Thema der Woche ist für viele Investoren der Immobiliensektor. Wie Hamme berichtet, findet die Branche bei den Investoren wieder Gnade - und zwar unabhängig von den Regionen. "Europäische, asiatische und globale ETFs werden in den vergangenen Tagen massiv nachgefragt." In der Immobilienbranche deute sich eine Stabilisierung an, nachdem seit vielen Monaten die Häuserpreise massiv gefallen seien. So ist zum Beispiel der Case Shiller 20 Städte-Index, der die Preise in den wichtigsten US-Metropolen umfasst, im Mai mit 0,5 Prozent gegenüber dem Vormonat erstmals seit Juni 2006 wieder leicht angestiegen. Es werde immer wahrscheinlicher, dass sich die Phase der starken Preisrückgänge am US-Wohnimmobilienmarkt langsam ihrem Ende zuneige, schreiben die Volkswirte der DekaBank in einem Marktbericht. "Der Preisverfall scheint einen Boden gefunden zu haben, es wird wieder von vermehrtem Baubeginn berichtet. Grund für viele Investoren dieses Thema zu spielen", mutmaßt Hamme.

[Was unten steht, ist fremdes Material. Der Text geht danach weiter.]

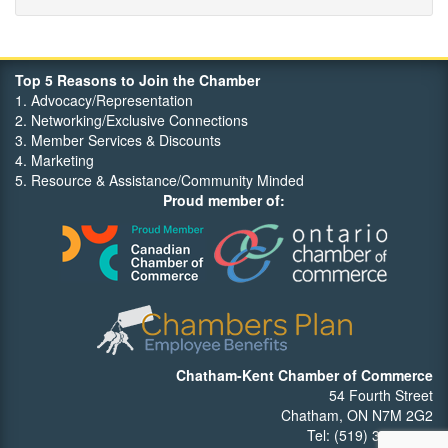
Orbit Optimizations
Top 5 Reasons to Join the Chamber
1. Advocacy/Representation
2. Networking/Exclusive Connections
3. Member Services & Discounts
4. Marketing
5. Resource & Assistance/Community Minded
Proud member of:
Chatham-Kent Chamber of Commerce
54 Fourth Street
Chatham, ON N7M 2G2
Tel: (519) 352-7540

In der allgemein entspannten Stimmung finden Anleger derzeit wenig Gefallen an Technologie-ETFs. Gregor Hamme vermutet einen Grund in den unterdurchschnittlichen Zahlen, die Nokia abgeliefert hat: "Das zieht die gesamte Branche in den Fokus der Investoren und lässt sie vermutlich wenig Gutes für die nächste Zeit erwarten."

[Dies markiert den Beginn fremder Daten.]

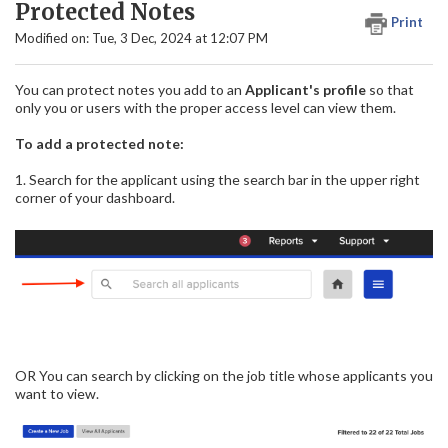
Protected Notes
Print
Modified on: Tue, 3 Dec, 2024 at 12:07 PM
You can protect notes you add to an
Applicant's profile
so that
only you or users with the proper access level can view them.
To add a protected note:
1. Search for the applicant using the search bar in the upper right
corner of your dashboard.
OR You can search by clicking on the job title whose applicants you
want to view.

Musik spielt in Lateinamerika
Bei Schwellenländer-ETFs liegt das Interesse der Investoren vornehmlich auf Lateinamerika und besonders auf Brasilien. In Asien dagegen lag der Fokus vor allem auf dem Hang Seng. Hier sei der Treiber die Aktie der HSBC, die in dem Hongkonger Index ein starkes Gewicht habe, berichtet ein Händler. Die Bank hat gestern Zahlen vorgelegt und besser abgeschnitten als Analysten erwartet hatten.